In its latest interim results, the group’s all-in sustaining costs were more than R250,000/kg higher than in the six months to end-December 2020 — a period in which the gold price Harmony received rose 31% year on year.

The mounting pressure over the past few years was mostly driven by inflation, but electricity tariff hikes also played a role, with the cost of SA’s power costs increasing 15% in the second half of last year.

Harmony spent R4.3bn on electricity in the last six months of the year while wage increases caused the cost of labour in SA to rise 8% year on year to R8.41bn.

The group’s improved profitability is also a double-edged sword in terms of taxation; its current tax expense increased nearly 70% to R1.93bn, while royalties for the SA operations increased by more than half to R812m.

Despite the gradual decline in the profitability of SA’s gold mining sector, the rising gold price has more than offset Harmony’s domestic operational challenges over the past two years.

In the last six months of 2023, the average gold price Harmony received was 18% higher year on year, driving a 226% increase in headline earnings per share.

With an even greater price lift in the second half of last year, the group managed to sustain this momentum despite coming off a higher base, with headline earnings per share growing by a third to R12.70c, thanks to a 19% year-on-year increase in gold revenue during the period under review. 

Though full-year production, grade, cost and capital guidance remain unchanged, the group reported a 4% decline in gold output for the first half, driven primarily by lower production at Hidden Valley and its SA operations.

However, the Mponeng gold mine, acquired from AngloGold Ashanti in 2021, delivered a “stellar performance”, with an 11% increase in recovered grades driving a 27% rise in gold production from the operation.

The improved performance of this flagship asset follows investment by the group, which spent a combined R851m on life-of-mine extension projects at Mponeng and Moab Khotsong during the period under review, with R2bn in capital expenditure (capex) earmarked for these projects in this financial year. 
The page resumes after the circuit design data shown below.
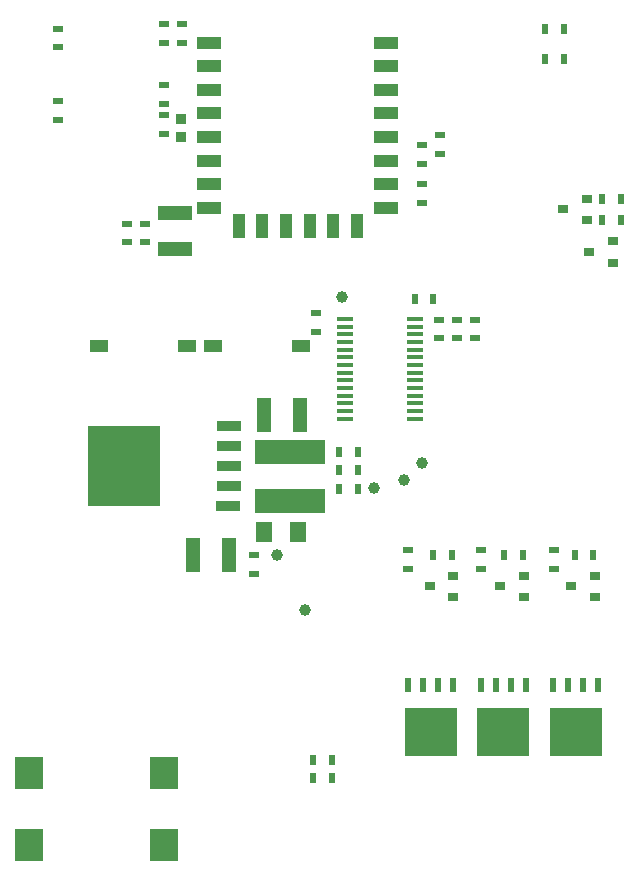
<source format=gtp>
G04 Layer_Color=8421504*
%FSLAX25Y25*%
%MOIN*%
G70*
G01*
G75*
%ADD10R,0.09449X0.11024*%
%ADD11C,0.03937*%
%ADD12R,0.01968X0.03543*%
%ADD13R,0.03543X0.01968*%
%ADD14R,0.03543X0.03150*%
%ADD15R,0.02362X0.05118*%
%ADD16R,0.17362X0.16142*%
%ADD17R,0.05118X0.11614*%
%ADD18R,0.23622X0.07874*%
%ADD19R,0.05276X0.07087*%
%ADD20R,0.07874X0.03543*%
%ADD21R,0.24488X0.27008*%
%ADD22R,0.03937X0.07874*%
%ADD23R,0.07874X0.03937*%
%ADD24R,0.03740X0.03347*%
%ADD25R,0.05512X0.01772*%
%ADD26R,0.06000X0.03937*%
%ADD27R,0.11614X0.05118*%
D10*
X518504Y533268D02*
D03*
X563386D02*
D03*
Y509252D02*
D03*
X518504D02*
D03*
D11*
X610532Y587697D02*
D03*
X649311Y636811D02*
D03*
X643405Y630905D02*
D03*
X633465Y628445D02*
D03*
X622638Y692126D02*
D03*
X600984Y606102D02*
D03*
D12*
X621654Y634252D02*
D03*
X627874D02*
D03*
X659409Y606004D02*
D03*
X653189D02*
D03*
X619350Y537598D02*
D03*
X613130D02*
D03*
X619350Y531595D02*
D03*
X613130D02*
D03*
X706516Y606004D02*
D03*
X700295D02*
D03*
X682963D02*
D03*
X676742D02*
D03*
X627874Y627953D02*
D03*
X621654D02*
D03*
X621693Y640256D02*
D03*
X627913D02*
D03*
X709488Y724803D02*
D03*
X715709D02*
D03*
X715709Y717717D02*
D03*
X709488D02*
D03*
X646890Y691339D02*
D03*
X653110D02*
D03*
X696610Y781500D02*
D03*
X690390D02*
D03*
X696610Y771500D02*
D03*
X690390D02*
D03*
D13*
X693209Y601516D02*
D03*
Y607736D02*
D03*
X668947Y601516D02*
D03*
Y607736D02*
D03*
X644685Y601516D02*
D03*
Y607736D02*
D03*
X593504Y605965D02*
D03*
Y599744D02*
D03*
X666929Y678287D02*
D03*
Y684508D02*
D03*
X655118Y678287D02*
D03*
Y684508D02*
D03*
X661024Y678287D02*
D03*
Y684508D02*
D03*
X527953Y751221D02*
D03*
Y757441D02*
D03*
Y775236D02*
D03*
Y781457D02*
D03*
X563386Y746496D02*
D03*
Y752716D02*
D03*
X614173Y680354D02*
D03*
Y686575D02*
D03*
X569533Y783110D02*
D03*
Y776890D02*
D03*
X563386Y756390D02*
D03*
Y762610D02*
D03*
Y776890D02*
D03*
Y783110D02*
D03*
X649500Y723390D02*
D03*
Y729610D02*
D03*
X655500Y739890D02*
D03*
Y746110D02*
D03*
X649500Y742610D02*
D03*
Y736390D02*
D03*
X551181Y710276D02*
D03*
Y716496D02*
D03*
X557087D02*
D03*
Y710276D02*
D03*
D14*
X659842Y592126D02*
D03*
Y599213D02*
D03*
X651968Y595669D02*
D03*
X683366Y592126D02*
D03*
Y599213D02*
D03*
X675492Y595669D02*
D03*
X706890Y592126D02*
D03*
Y599213D02*
D03*
X699016Y595669D02*
D03*
X712992Y703543D02*
D03*
Y710630D02*
D03*
X705118Y707087D02*
D03*
X704331Y717717D02*
D03*
Y724803D02*
D03*
X696457Y721260D02*
D03*
D15*
X693189Y562649D02*
D03*
X698189D02*
D03*
X703189D02*
D03*
X708189D02*
D03*
X668976D02*
D03*
X673976D02*
D03*
X678976D02*
D03*
X683976D02*
D03*
X644764D02*
D03*
X649764D02*
D03*
X654764D02*
D03*
X659764D02*
D03*
D16*
X700689Y546949D02*
D03*
X676476D02*
D03*
X652264D02*
D03*
D17*
X608661Y652756D02*
D03*
X596654D02*
D03*
X584941Y605905D02*
D03*
X572933D02*
D03*
D18*
X605512Y640551D02*
D03*
Y624016D02*
D03*
D19*
X607992Y613779D02*
D03*
X596732D02*
D03*
D20*
X585039Y649114D02*
D03*
Y642421D02*
D03*
Y635728D02*
D03*
Y629035D02*
D03*
X584842Y622441D02*
D03*
D21*
X550000Y635827D02*
D03*
D22*
X588287Y715850D02*
D03*
X596161D02*
D03*
X604035D02*
D03*
X611909D02*
D03*
X619783D02*
D03*
X627658D02*
D03*
D23*
X637500Y721756D02*
D03*
X578445Y776874D02*
D03*
Y769000D02*
D03*
Y761126D02*
D03*
Y721756D02*
D03*
Y729630D02*
D03*
Y737504D02*
D03*
Y745378D02*
D03*
Y753252D02*
D03*
X637500Y729630D02*
D03*
Y737504D02*
D03*
Y745378D02*
D03*
Y753252D02*
D03*
Y761126D02*
D03*
Y769000D02*
D03*
Y776874D02*
D03*
D24*
X568898Y745472D02*
D03*
Y751378D02*
D03*
D25*
X623819Y684744D02*
D03*
Y682185D02*
D03*
Y679626D02*
D03*
Y677067D02*
D03*
Y674508D02*
D03*
Y671949D02*
D03*
Y669390D02*
D03*
Y666831D02*
D03*
Y664272D02*
D03*
Y661713D02*
D03*
Y659154D02*
D03*
Y656595D02*
D03*
Y654035D02*
D03*
Y651476D02*
D03*
X647047Y684744D02*
D03*
Y682185D02*
D03*
Y679626D02*
D03*
Y677067D02*
D03*
Y674508D02*
D03*
Y671949D02*
D03*
Y669390D02*
D03*
Y666831D02*
D03*
Y664272D02*
D03*
Y661713D02*
D03*
Y659154D02*
D03*
Y656595D02*
D03*
Y654035D02*
D03*
Y651476D02*
D03*
D26*
X609154Y675591D02*
D03*
X579823D02*
D03*
X541634D02*
D03*
X570965D02*
D03*
D27*
X566929Y720079D02*
D03*
Y708071D02*
D03*
M02*

</source>
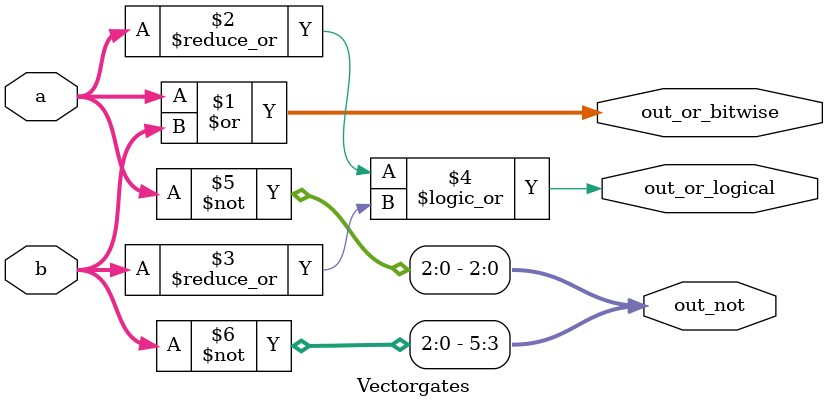
<source format=v>

`timescale 1ns/1ps 

module Vectorgates (
  input      [2:0]    a,
  input      [2:0]    b,
  output     [2:0]    out_or_bitwise,
  output              out_or_logical,
  output     [5:0]    out_not
);


  assign out_or_bitwise = (a | b);
  assign out_or_logical = ((|a) || (|b));
  assign out_not = {(~ b),(~ a)};

endmodule

</source>
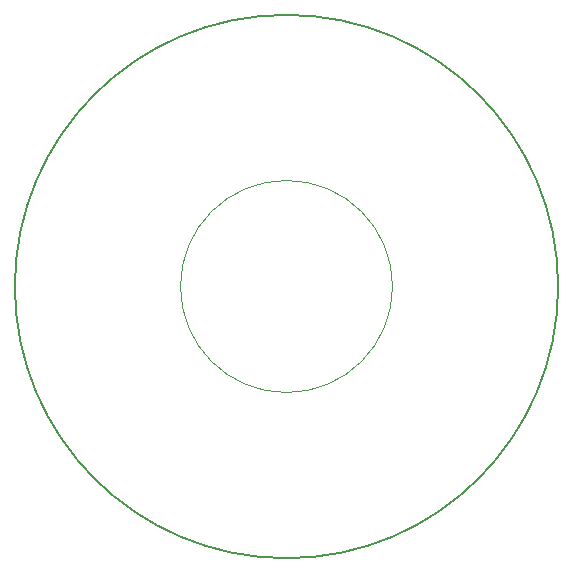
<source format=gbr>
%TF.GenerationSoftware,KiCad,Pcbnew,6.0.6-3a73a75311~116~ubuntu20.04.1*%
%TF.CreationDate,2022-09-27T10:12:32+01:00*%
%TF.ProjectId,UFOControlDeck,55464f43-6f6e-4747-926f-6c4465636b2e,rev?*%
%TF.SameCoordinates,Original*%
%TF.FileFunction,Profile,NP*%
%FSLAX46Y46*%
G04 Gerber Fmt 4.6, Leading zero omitted, Abs format (unit mm)*
G04 Created by KiCad (PCBNEW 6.0.6-3a73a75311~116~ubuntu20.04.1) date 2022-09-27 10:12:32*
%MOMM*%
%LPD*%
G01*
G04 APERTURE LIST*
%TA.AperFunction,Profile*%
%ADD10C,0.200000*%
%TD*%
%TA.AperFunction,Profile*%
%ADD11C,0.050000*%
%TD*%
G04 APERTURE END LIST*
D10*
X161664970Y-115264971D02*
G75*
G03*
X161664970Y-115264971I-22999999J0D01*
G01*
D11*
X147646032Y-115264971D02*
G75*
G03*
X147646032Y-115264971I-8981061J0D01*
G01*
M02*

</source>
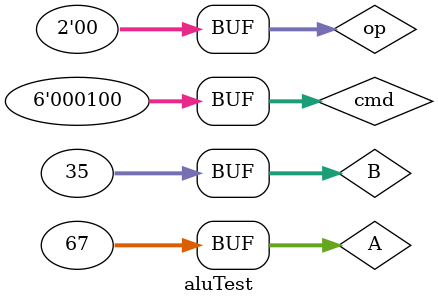
<source format=v>
`timescale 1ns / 1ps

module aluTest;

	// Inputs
	reg [31:0] A;
	reg [31:0] B;
	reg [1:0] op;
	reg [5:0] cmd;

	// Outputs
	wire [31:0] result;
	wire [3:0] flag;

	// Instantiate the Unit Under Test (UUT)
	aluModule uut (
		.A(A), 
		.B(B), 
		.op(op), 
		.cmd(cmd), 
		.result(result), 
		.flag(flag)
	);

	initial begin
		// Initialize Inputs
		A = 14;
		B = 45;
		op = 0;
		cmd = 0;

		// Wait 100 ns for global reset to finish
		#10;
		A = 87;
		B = 51;
		op = 0;
		cmd = 1;
		#10;
		A = 26;
		B = 35;
		op = 0;
		cmd = 2; 
		#10;
		A = 67;
		B = 35;
		op = 0;
		cmd = 4;
		
        
		// Add stimulus here

	end
      
endmodule


</source>
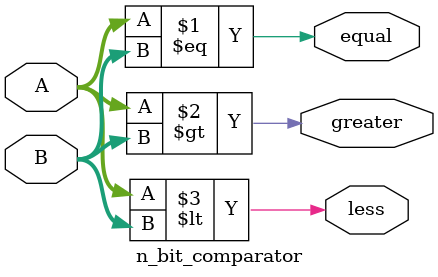
<source format=v>
module n_bit_comparator(
    input [N-1:0] A,  // n-bit input A
    input [N-1:0] B,  // n-bit input B
    output equal,     // output indicating A and B are equal
    output greater,   // output indicating A is greater than B
    output less       // output indicating A is less than B
);

parameter N = 8;  // Define N as the number of bits for the inputs

assign equal = (A == B);        // Output equal if A and B are equal
assign greater = (A > B);       // Output greater if A is greater than B
assign less = (A < B);          // Output less if A is less than B

endmodule

</source>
With the addition of capital deployed to extend Mine Waste Solutions’ tailings surface facility and begin the construction of a 100MW solar plant at Moab Khotsong, the miner reported a total capex bill of R4.72bn, up 23% from the previous first half.

The new year also brought a shift in Harmony’s leadership, with changes to the board and executive team implemented in January, including the appointment of Beyers Nel as the group’s new CEO.

Nel told Business Day that it was “too early to say much” about how the group’s strategic direction may shift under his leadership, but that Harmony would continue to execute on its strategy to remain a 1.4-million to 1.5-million ounce producer up to 2030, with a clear pathway already in place.

“Different leaders have different styles, but it’s not an individual CEO who drives the performance and the culture — it’s a collective effort,” said Nel. 

“As far as strategy goes, it’s too early to say much. But gold is a long game — you don’t change the strategy every quarter. The decisions we make today are the trees we plant that our children will sit under,” he said.

The group plans to make copper a growing part of its business, offering countercyclical benefits should the price of gold fall in the coming years. 

During the first half, Harmony completed more than 38,000m of drilling to grow the recently acquired Eva Copper resource in Australia, and the group now expects the last proposed amendments to the environmental authority granted by the Queensland government to be submitted in the final quarter of this financial year.

Update: March 4 2025

This story has been updated with new information.